I don't think these criticisms are coming to terms with what your materialist philosophers of consciousness (Dennett in particular) is saying, though. They are interesting ideas in their own right, but they don't really address the issue which prompted the original notion of 'qualia', do they? They actually say there is no subjective experience, that subjectivity itself is illusory, don't they? Isn't that the viewpoint of 'eliminative materialism?' I don't think anyone here agrees with it, but I think we ought to get clear about what we are critiquing...
I just took the Wiki definition and ran with it. I have looked at some of Dennett's work, though. "Eliminative materialism" strikes me as absurd, as almost insane. I wonder how those discussing it as a great idea ignored the fact that they could see who they were talking to, and even hear their own voice...
Materialism seems so silly
to me. Sure, "consciousness" is also a tricky concept, but certainly less immediately
absurd than materialism.
Who would have dreamed up the concept of matter in the absence of qualia (or shall we just say "sensation)"?
From a logical point of view, I think there's a strong case in a common source for both "matter" and "consciousness." These are both abstractions, nodes in the network of language.
---------- Post added 05-26-2010 at 01:15 AM ----------
You know, I am one of those who would say that "consciousness is just high level integrated experience, a function of complex organism.
I respect that. I just can't help seeing "consciousness" as an essence, a concept. Perhaps you are associating the experience of sensation and concept with the word "consciousness." In this case, I think I see what you are saying.
---------- Post added 05-26-2010 at 01:16 AM ----------
Experience on the other hand (not conscious experience but primitive experience) is a general or widespread feature of reality.
The same of perception (not sense perception) but prehension (primitive preception (non sensory awareness) of other actualites is widespread in nature.
This is interesting. It reminds me of Schopenhauer, who as you probably know thought that "Wille" was the fundamental reality, beneath objects, living and "dead," as they appear to us. Will was more concentrated in the more mobile and conscious beings.
---------- Post added 05-26-2010 at 01:19 AM ----------
Nature is fundamentally perceptive, experiential and responsive to its core, so the absence of humans has little effect on the overall experience of the universe. One conception of god is that god is the unified experience of the universe (takes in the experience of the universe) and provides new possiblities for creative advance against chaos and the formless void.
I find this view quite respectable. Perhaps you will agree it requires a certain faith, as we have only known reality while embedded in it in the form of human -- or as embedded in the experience of a human.
But this leap of "faith" is something most of us do automatically. It's not absurd. When we are born, we find a world that is old and rich with history. Still, for us all this history is abstract.

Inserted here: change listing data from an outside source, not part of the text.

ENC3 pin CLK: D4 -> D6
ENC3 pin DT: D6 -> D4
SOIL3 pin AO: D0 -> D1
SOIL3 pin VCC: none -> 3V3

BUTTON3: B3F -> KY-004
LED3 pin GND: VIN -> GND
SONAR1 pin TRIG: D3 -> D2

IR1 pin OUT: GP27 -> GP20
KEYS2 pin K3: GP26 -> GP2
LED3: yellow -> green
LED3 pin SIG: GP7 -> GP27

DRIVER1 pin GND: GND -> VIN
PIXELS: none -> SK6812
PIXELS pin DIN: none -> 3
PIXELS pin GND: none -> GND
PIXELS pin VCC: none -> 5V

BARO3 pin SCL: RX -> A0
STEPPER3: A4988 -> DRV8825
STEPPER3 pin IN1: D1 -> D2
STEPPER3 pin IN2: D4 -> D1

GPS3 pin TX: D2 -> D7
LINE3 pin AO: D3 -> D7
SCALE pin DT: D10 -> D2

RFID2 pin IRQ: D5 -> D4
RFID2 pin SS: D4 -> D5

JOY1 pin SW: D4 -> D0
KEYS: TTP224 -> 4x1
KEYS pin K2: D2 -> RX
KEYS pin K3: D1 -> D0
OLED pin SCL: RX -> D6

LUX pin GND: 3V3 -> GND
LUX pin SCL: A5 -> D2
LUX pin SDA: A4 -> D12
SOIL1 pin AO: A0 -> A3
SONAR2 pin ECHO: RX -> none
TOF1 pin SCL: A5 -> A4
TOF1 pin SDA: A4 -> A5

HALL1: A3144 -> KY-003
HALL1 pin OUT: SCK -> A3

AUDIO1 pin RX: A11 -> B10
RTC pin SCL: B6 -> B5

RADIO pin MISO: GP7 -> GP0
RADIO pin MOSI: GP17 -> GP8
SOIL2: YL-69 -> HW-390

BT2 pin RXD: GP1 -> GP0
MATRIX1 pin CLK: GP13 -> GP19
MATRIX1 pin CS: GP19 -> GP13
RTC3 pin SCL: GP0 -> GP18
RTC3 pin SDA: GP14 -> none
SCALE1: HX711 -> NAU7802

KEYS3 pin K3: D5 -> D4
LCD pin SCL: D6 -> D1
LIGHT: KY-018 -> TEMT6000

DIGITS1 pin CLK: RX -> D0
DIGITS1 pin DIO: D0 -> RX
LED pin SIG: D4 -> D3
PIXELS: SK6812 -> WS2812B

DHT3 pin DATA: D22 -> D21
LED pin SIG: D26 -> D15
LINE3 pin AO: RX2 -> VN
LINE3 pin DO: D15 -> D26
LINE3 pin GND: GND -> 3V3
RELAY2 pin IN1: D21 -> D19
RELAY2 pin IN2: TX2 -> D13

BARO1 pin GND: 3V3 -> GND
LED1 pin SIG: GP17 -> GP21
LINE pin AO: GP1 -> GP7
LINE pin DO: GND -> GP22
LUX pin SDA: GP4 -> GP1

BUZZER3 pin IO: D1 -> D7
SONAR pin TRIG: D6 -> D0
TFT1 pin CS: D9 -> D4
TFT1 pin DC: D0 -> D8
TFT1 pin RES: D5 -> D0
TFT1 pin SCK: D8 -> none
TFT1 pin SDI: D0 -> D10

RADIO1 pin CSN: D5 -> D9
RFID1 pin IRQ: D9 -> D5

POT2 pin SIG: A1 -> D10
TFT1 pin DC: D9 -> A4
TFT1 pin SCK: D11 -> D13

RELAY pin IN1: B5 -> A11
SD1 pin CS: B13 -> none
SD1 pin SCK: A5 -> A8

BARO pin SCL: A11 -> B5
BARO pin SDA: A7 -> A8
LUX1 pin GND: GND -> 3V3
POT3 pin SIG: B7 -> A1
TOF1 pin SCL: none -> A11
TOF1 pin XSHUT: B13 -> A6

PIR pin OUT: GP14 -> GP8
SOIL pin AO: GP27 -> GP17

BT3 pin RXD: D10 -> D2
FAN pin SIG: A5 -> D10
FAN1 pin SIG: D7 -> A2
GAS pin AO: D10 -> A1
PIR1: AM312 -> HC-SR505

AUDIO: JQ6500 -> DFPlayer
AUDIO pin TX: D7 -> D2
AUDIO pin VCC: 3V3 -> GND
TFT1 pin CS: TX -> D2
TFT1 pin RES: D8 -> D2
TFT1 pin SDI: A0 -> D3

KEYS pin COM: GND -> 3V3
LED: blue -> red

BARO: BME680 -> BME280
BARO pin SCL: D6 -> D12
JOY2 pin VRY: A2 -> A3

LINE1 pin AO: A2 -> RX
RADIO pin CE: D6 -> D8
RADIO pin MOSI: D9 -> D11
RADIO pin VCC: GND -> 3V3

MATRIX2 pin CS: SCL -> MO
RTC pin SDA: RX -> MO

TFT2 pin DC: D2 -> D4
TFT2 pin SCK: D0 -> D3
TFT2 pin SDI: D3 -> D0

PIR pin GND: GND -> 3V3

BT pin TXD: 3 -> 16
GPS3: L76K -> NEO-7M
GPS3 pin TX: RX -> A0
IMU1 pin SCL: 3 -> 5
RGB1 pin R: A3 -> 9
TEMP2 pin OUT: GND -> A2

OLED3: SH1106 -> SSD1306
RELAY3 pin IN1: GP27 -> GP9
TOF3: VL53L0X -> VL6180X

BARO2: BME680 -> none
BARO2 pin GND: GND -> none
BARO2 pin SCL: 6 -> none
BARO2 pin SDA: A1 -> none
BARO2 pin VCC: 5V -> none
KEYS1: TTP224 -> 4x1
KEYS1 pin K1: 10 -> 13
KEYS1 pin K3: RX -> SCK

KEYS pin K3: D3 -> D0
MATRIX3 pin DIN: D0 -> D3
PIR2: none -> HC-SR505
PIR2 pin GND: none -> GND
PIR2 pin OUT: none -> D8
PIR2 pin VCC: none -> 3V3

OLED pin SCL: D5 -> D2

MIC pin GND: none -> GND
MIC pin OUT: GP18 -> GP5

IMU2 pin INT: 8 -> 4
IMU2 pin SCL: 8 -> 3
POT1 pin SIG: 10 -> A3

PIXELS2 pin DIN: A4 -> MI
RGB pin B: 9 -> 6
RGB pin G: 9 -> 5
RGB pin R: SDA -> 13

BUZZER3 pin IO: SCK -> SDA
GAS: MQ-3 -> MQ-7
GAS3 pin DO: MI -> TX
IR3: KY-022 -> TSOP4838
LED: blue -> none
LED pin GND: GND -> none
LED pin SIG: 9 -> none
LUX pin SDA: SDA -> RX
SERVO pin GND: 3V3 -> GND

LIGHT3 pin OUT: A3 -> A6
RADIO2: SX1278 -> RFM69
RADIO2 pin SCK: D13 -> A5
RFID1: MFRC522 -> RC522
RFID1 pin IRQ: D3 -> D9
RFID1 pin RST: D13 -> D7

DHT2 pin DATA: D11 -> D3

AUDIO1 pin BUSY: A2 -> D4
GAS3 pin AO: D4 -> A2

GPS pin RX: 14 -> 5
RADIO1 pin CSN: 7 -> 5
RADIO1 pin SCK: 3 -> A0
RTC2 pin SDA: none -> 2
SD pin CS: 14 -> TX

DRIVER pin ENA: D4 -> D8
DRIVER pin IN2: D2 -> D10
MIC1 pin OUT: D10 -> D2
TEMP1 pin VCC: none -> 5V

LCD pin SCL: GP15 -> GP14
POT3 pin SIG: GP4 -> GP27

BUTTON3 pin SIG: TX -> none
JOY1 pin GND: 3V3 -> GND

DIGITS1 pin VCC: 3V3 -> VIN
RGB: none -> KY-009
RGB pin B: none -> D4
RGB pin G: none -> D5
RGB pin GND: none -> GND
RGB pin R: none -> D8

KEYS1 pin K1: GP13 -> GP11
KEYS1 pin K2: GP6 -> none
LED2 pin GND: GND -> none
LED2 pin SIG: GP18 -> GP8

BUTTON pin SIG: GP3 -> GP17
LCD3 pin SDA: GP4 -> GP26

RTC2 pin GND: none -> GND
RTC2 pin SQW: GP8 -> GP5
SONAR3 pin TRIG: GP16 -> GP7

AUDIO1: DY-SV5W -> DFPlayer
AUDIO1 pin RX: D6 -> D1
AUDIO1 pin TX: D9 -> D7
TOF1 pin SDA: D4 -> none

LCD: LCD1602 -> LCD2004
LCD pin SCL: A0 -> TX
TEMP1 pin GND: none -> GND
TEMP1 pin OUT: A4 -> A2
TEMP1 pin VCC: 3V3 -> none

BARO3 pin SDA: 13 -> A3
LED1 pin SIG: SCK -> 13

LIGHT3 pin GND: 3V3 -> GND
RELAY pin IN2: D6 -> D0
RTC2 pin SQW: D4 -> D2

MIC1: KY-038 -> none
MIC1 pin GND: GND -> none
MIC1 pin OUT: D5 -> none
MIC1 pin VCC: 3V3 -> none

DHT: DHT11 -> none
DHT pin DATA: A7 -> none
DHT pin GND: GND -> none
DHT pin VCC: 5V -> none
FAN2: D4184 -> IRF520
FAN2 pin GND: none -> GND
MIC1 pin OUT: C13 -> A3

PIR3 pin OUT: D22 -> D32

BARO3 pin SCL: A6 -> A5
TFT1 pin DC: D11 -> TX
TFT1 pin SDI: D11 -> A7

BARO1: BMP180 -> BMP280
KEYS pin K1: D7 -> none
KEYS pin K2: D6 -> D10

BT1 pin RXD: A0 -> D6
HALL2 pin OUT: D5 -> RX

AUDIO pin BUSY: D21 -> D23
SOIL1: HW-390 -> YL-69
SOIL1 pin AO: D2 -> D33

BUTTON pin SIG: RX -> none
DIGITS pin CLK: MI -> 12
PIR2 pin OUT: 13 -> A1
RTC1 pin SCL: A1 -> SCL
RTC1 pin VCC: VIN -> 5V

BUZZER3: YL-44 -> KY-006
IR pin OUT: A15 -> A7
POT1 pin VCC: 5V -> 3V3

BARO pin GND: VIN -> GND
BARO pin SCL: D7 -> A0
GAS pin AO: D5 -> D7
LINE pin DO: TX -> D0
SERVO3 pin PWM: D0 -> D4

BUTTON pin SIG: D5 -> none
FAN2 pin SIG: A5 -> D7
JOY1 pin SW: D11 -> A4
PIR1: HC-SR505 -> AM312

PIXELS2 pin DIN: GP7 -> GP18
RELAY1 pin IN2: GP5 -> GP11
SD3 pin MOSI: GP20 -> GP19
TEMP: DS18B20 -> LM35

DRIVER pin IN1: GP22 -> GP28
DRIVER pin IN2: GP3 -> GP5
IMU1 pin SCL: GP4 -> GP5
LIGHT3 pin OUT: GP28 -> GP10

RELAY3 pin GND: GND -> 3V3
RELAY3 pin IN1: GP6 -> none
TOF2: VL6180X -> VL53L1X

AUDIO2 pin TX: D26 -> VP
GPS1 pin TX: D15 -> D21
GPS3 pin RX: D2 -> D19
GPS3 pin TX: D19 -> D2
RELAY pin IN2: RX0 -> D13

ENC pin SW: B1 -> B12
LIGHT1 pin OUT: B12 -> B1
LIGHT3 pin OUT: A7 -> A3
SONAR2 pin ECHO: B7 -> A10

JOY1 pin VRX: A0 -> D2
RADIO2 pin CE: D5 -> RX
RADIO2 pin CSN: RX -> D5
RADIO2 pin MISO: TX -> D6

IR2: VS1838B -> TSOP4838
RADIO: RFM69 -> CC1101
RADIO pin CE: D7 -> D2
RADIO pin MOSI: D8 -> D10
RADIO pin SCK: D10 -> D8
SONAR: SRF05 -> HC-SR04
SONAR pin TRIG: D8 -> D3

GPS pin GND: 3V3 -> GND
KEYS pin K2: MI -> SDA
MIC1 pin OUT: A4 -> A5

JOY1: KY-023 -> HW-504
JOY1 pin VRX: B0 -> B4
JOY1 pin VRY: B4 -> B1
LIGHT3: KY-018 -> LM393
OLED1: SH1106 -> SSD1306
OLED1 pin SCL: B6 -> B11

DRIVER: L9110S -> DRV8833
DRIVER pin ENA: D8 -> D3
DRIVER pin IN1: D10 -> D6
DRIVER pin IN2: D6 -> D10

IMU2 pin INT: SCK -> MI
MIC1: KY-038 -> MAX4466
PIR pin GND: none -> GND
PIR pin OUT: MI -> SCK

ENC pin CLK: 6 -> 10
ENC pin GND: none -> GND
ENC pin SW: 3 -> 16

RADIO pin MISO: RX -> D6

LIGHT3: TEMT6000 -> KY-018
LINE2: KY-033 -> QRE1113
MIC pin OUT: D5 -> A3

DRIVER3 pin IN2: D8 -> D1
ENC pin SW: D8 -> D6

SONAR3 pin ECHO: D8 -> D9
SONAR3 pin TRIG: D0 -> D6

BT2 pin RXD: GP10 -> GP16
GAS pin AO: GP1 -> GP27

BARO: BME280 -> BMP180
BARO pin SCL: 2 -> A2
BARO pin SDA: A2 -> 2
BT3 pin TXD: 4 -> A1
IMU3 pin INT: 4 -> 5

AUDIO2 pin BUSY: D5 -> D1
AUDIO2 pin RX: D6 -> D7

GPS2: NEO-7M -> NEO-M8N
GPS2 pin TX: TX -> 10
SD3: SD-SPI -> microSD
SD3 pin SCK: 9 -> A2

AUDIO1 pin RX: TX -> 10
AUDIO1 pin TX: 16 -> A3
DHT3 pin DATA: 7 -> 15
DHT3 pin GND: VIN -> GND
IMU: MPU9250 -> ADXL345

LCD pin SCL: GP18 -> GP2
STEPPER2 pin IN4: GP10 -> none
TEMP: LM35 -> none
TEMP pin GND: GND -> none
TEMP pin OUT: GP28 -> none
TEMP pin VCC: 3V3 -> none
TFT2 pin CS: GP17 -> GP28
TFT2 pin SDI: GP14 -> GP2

---------- Post added 05-26-2010 at 01:21 AM ----------
That mind, perception and experience all all illusions of a sort.It seems like a very odd thing for a high level conscious experiential being to assert. It seems like a denial of the most obvious fact of human experience and human consciousness. Also a denial of the very nature and the inherent limits of the scientific endeavor.
This is my gripe, even though I love science. The implicit metaphysics of science (at least as too often expressed) is more than a little questionable when taken as the full human truth. Abstractions are taken as the true reality, even though these abstractions are always embedded in sensation, emotion, a particular human being. The general forgets the particular it is born from.